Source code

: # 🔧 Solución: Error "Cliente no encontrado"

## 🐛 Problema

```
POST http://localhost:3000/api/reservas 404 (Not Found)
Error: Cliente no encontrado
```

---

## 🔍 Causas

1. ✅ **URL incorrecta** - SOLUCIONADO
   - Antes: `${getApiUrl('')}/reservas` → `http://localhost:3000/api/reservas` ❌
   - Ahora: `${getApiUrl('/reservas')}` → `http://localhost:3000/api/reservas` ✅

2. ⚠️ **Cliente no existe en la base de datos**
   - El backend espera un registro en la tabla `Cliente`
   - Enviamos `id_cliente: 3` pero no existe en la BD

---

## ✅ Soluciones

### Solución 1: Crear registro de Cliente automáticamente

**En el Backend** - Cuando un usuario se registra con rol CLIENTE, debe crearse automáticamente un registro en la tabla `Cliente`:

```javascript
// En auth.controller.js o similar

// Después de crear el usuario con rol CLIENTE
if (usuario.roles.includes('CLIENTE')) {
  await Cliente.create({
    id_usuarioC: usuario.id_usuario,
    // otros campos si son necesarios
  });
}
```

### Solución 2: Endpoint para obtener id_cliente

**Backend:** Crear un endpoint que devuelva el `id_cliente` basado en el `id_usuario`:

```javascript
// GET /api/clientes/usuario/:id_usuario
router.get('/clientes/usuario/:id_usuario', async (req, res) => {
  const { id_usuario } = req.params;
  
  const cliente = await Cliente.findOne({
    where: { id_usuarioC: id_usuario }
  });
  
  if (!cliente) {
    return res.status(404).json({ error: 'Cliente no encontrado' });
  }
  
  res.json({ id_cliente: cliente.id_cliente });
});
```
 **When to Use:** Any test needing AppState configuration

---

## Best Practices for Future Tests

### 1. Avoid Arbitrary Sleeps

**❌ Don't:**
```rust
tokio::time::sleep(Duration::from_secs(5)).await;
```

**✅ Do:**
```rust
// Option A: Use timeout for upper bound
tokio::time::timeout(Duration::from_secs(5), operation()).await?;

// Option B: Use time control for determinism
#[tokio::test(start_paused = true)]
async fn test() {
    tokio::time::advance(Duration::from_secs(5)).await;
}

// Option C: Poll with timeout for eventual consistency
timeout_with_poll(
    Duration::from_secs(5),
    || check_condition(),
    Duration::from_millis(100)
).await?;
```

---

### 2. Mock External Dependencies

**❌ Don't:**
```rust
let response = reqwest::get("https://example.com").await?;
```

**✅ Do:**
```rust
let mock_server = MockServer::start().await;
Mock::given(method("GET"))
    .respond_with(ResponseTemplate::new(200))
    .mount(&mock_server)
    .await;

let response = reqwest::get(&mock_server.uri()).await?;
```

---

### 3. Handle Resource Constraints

---+---

▸ Assignment:
Whenever the string "Duration" appears on a line of the material, that line counts; report the count and nothing else.

▸ Exercise solution:
5